Das sind Beispiele, wie sich die Kinder über das Jahr entwickelt haben. Es freut mich zu sehen, dass immer daran gearbeitet wird neue Möglichkeiten zu finden, damit die Kinder ihr ganzes Potential entfalten können.
An den Abschied möchte ich noch gar nicht denken. Am liebsten würde ich alle mit ins Flugzeug nach Deutschland nehmen. Am Ende bleibt die Zeit, die wir hatten und die mehr als nur besonders war und für die ich so dankbar bin. Denn vor allem durch die Kinder habe ich gelernt.
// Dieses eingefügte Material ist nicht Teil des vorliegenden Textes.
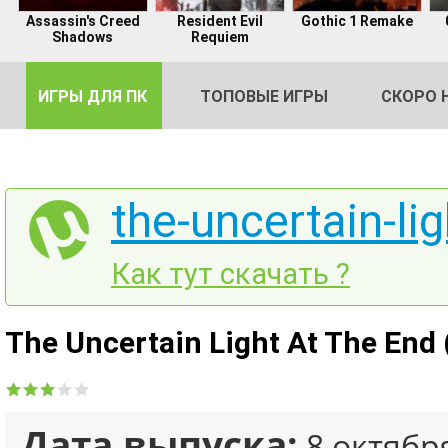
Assassin's Creed
Resident Evil
Gothic 1 Remake
Shadows
Requiem
ИГРЫ ДЛЯ ПК
ТОПОВЫЕ ИГРЫ
СКОРО 
the-uncertain-lig
DE
Как тут скачать ?
2
The Uncertain Light At The End
Дата выпуска:
8 октябр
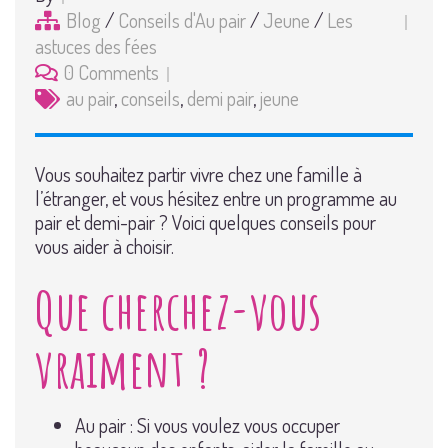
Blog
/
Conseils d'Au pair
/
Jeune
/
Les
astuces des fées
0 Comments
au pair
,
conseils
,
demi pair
,
jeune
Vous souhaitez partir vivre chez une famille à
l’étranger, et vous hésitez entre un programme au
pair et demi-pair ? Voici quelques conseils pour
vous aider à choisir.
Que cherchez-vous
vraiment ?
Au pair : Si vous voulez vous occuper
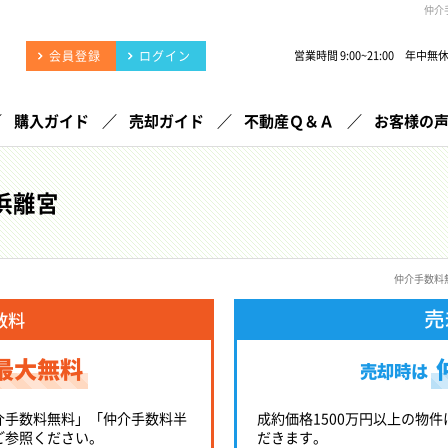
仲介
会員登録
ログイン
営業時間 9:00~21:00 年中無
購入ガイド
売却ガイド
不動産Ｑ＆Ａ
お客様の
浜離宮
仲介手数料
売
数料
最大無料
売却時は
介手数料無料」「仲介手数料半
成約価格1500万円以上の物件
ご参照ください。
だきます。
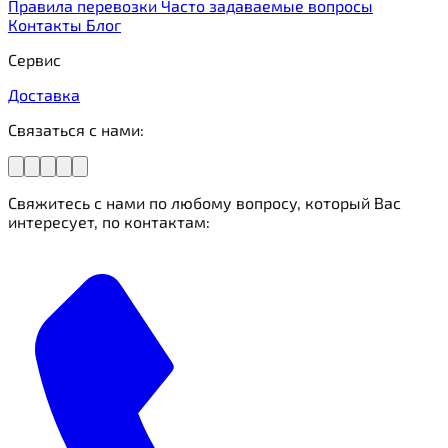
Правила перевозки
Часто задаваемые вопросы
Контакты
Блог
Сервис
Доставка
Связаться с нами:
Свяжитесь с нами по любому вопросу, который Вас
интересует, по контактам:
Für mich steht es außer Frage, dass ich sie ganz bald besuchen komme.
Neben der engen Bindung mit den Kindern, sind mir meine WG-Mitbewohner sehr vertraut geworden. Wenn ich zurückdenke, kannten wir uns anfangs eigentlich gar nicht. Mit völlig fremden Jugendlichen, im gleichen Alter, in ein neues Leben eintauchen. Inzwischen kennen wir uns, glaube ich, sehr gut. Zusammen zu leben, zu arbeiten, fast jeden Tag miteinander zu verbringen, das sind sehr viele Stunden, die wir im letzten Jahr zusammen verbracht haben. Ehrlicherweise weiß ich nicht ob, ich das ohne die Drei so geschafft hätte. Sie sind ein bisschen wie die Geschwister, die ich nicht hatte.
Danke, an euch, für eure Unterstützung und unseren Austausch. Ich habe euch lieb.
Das Jahr hat gut getan. Abstand vom Auswendiglernen wie in der Schule. In diesem Jahr habe ich für mein Leben gelernt. Wenn ich gefragt werde, ob ich finde, dass ich mich verändert habe, würde ich sagen, dass ich an meinen Herausforderungen gewachsen bin, dankbarer für mein Leben und die Möglichkeiten bin, die ich in Deutschland habe. Mein Bewusstsein für viele Dinge, gerade die wirklich wichtigen Dinge, hat sich geschärft. Ecuador, wird das Land bleiben, dass ich mit Freiheit verbinde. Nach der Schule, raus von zu Hause, ins kalte Wasser springen und lernen zu schwimmen. Ecuador, seine vielfältige Natur und Kultur und die offenen und lieben Menschen, die ich kennenlernen durfte, werden ein Teil von mir bleiben.
Ich bin froh, den Freiwilligendienst gemacht zu haben und bedanke mich so sehr für alle lieben Nachrichten und die Unterstützung aus Deutschland. So schwer manche Momente waren, wusste ich immer, dass da Menschen sind, die mir den Rücken stärken.